AD Overview (Decepticon)

What it does

This skill collects and documents a set of Active Directory offensive playbooks and workflows used by red-team automation agents. It provides step-by-step guidance for ingesting BloodHound data, identifying Kerberoast and AS-REP targets, auditing ADCS templates, performing DCSync checks, and extracting LAPS secrets. The content is aimed at automated attack-chain planning and tooling integration.

When to use it

Use this skill when planning or automating Active Directory post-exploitation or red-team operations that require enumerating domain relationships, identifying privileges and sensitive principals, or preparing Kerberoasting/AS-REP campaigns.

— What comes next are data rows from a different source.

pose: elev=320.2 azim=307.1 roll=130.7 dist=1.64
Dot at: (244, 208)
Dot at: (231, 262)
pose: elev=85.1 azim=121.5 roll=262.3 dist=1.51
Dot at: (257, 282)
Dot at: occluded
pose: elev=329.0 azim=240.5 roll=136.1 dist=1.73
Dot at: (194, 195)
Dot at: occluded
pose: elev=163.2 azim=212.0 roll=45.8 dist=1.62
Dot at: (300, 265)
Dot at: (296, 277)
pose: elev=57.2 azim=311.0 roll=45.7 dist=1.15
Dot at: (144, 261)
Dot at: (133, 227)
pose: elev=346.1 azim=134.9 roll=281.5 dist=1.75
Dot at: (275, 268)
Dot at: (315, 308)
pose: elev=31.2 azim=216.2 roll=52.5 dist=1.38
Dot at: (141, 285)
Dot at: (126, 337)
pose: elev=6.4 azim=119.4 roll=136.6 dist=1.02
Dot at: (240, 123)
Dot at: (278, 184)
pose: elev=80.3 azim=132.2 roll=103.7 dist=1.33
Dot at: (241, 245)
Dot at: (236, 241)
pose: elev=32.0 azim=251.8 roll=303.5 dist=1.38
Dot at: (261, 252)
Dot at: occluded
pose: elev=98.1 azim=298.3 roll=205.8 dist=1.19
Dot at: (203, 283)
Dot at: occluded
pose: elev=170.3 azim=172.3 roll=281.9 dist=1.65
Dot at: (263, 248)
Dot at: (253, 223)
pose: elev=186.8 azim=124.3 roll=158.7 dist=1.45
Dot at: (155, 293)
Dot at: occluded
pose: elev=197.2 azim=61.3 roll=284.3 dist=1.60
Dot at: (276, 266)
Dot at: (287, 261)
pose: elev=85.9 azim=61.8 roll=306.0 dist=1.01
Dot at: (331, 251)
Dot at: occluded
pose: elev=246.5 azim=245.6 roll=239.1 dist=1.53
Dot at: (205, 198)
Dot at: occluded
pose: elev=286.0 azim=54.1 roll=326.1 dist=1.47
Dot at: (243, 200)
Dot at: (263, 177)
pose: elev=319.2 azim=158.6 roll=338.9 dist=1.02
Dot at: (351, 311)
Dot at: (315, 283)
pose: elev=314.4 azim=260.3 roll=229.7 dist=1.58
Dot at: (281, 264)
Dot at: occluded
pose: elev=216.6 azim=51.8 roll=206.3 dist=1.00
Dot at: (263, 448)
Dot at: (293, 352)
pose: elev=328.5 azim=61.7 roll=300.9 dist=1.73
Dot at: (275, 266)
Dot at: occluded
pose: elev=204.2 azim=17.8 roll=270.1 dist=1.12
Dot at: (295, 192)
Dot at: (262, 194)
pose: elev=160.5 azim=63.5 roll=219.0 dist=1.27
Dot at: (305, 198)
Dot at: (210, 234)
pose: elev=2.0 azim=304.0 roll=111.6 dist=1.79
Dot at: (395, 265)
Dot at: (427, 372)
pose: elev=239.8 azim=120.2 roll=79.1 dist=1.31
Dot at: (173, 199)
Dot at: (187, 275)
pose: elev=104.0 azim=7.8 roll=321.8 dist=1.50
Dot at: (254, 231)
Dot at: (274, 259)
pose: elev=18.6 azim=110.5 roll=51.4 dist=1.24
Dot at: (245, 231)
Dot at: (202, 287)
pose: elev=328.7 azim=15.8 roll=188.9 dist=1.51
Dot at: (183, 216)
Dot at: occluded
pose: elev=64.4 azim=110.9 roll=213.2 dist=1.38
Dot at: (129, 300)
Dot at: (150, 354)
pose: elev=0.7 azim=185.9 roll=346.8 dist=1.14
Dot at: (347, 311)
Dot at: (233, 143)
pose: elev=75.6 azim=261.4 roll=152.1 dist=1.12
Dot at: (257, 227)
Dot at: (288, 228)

It activates on AD-focused tasks such as "run BloodHound ingest", "find Kerberoast targets", or "check for DCSync-prone principals."

What's included

• Scripts: none bundled in the skill folder (has_scripts=false) — references in the body show example bash/tool commands (bloodhound-python, certipy).
• References: no separate references folder (has_references=false).
• Instructions: the SKILL.md contains playbooks, an ordered workflow (collect → ingest → check → plan), and example knowledge-graph operations to tag crown-jewel nodes.

Compatible agents

Likely compatible with red-team/automation agents that expose shell and scripting tools (bash, Certipy, BloodHound ingest). Compatible agent types: autonomous hacking agents, CLI-based LLM agents, and tools that can call system commands.